** start Material to process **
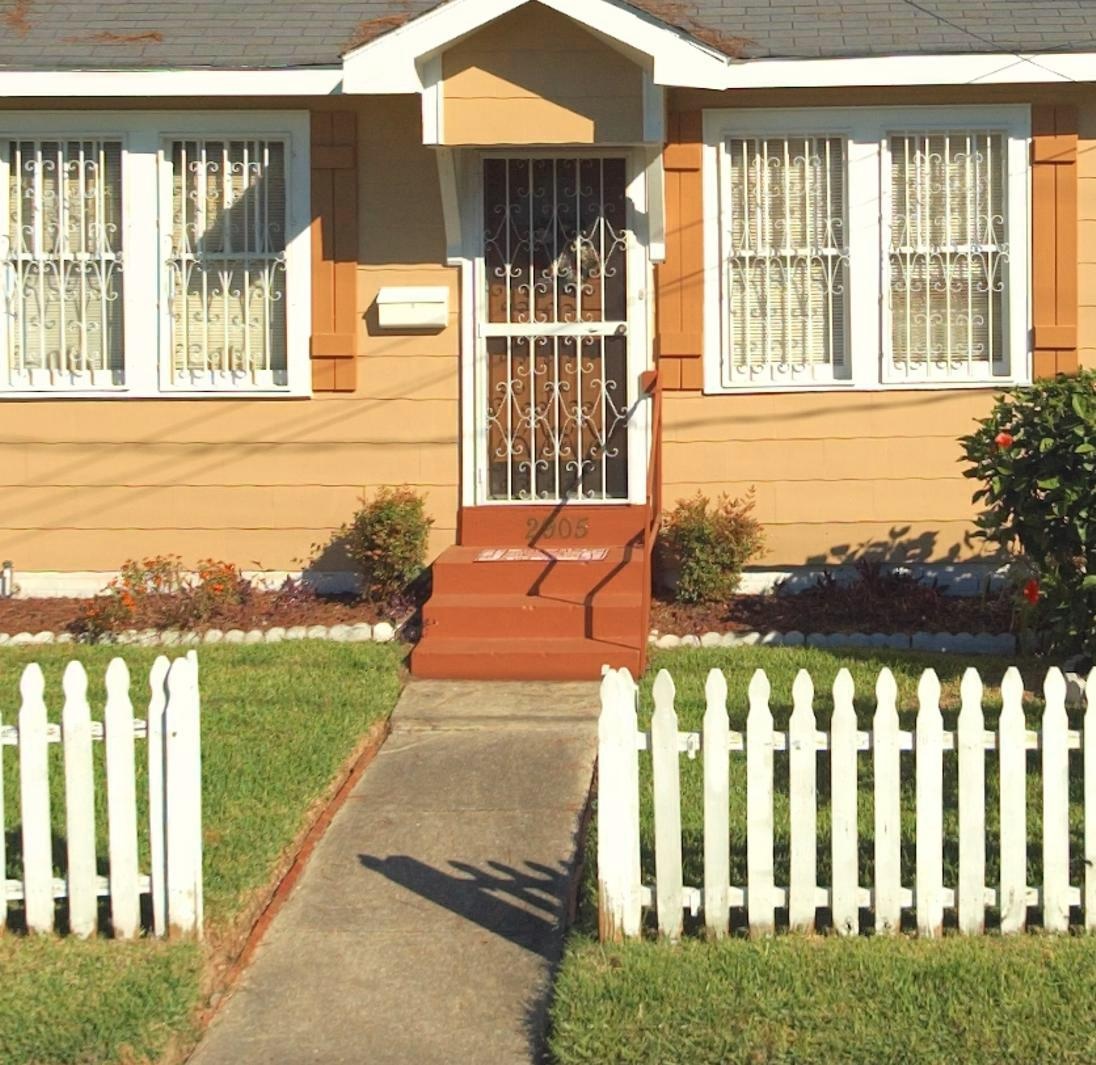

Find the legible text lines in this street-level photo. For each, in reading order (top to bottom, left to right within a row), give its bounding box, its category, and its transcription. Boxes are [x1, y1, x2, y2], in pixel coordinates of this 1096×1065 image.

[523, 514, 592, 542] StreetNumber: 2905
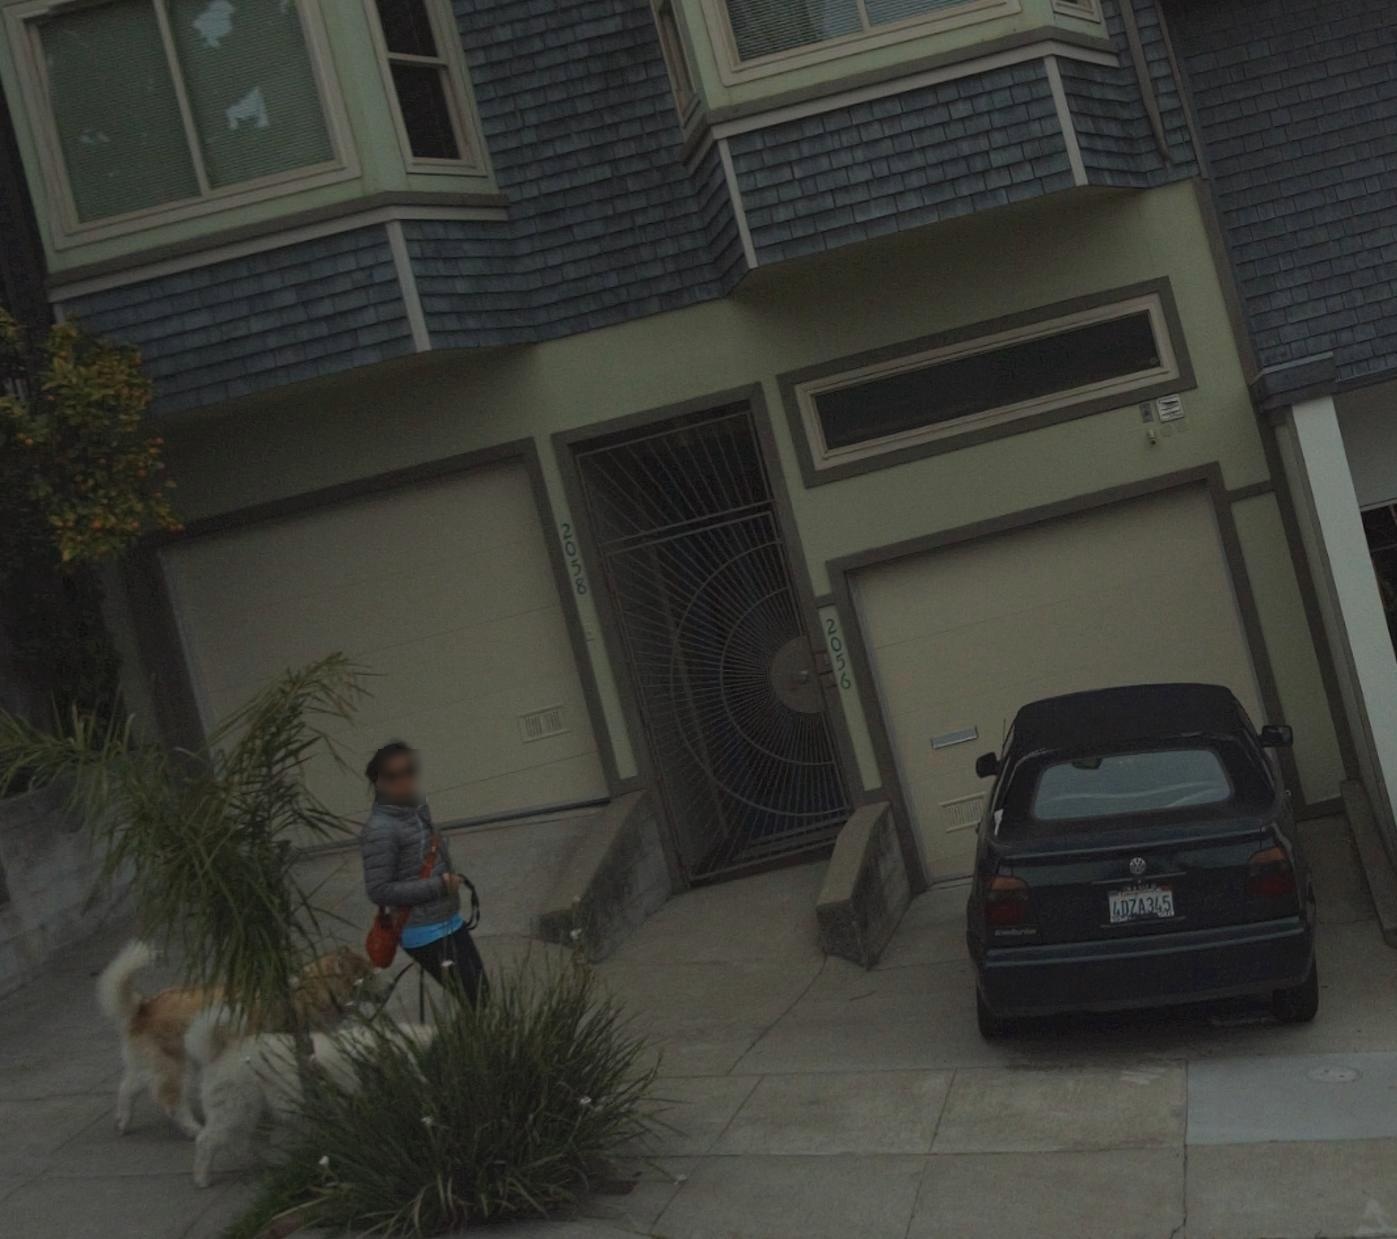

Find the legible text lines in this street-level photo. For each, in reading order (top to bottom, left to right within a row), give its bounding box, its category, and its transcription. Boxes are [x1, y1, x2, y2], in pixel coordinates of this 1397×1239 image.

[558, 521, 590, 597] StreetNumber: 2058
[822, 616, 854, 692] StreetNumber: 2056
[1111, 892, 1174, 920] None: 4DZA345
** end Material to process **
▸ What is expected
Copy out the records verbatim from the line that contains "this 1397×1239 image." through the end of the records.

▸ Exercise solution
Find the legible text lines in this street-level photo. For each, in reading order (top to bottom, left to right within a row), give its bounding box, its category, and its transcription. Boxes are [x1, y1, x2, y2], in pixel coordinates of this 1397×1239 image.

[558, 521, 590, 597] StreetNumber: 2058
[822, 616, 854, 692] StreetNumber: 2056
[1111, 892, 1174, 920] None: 4DZA345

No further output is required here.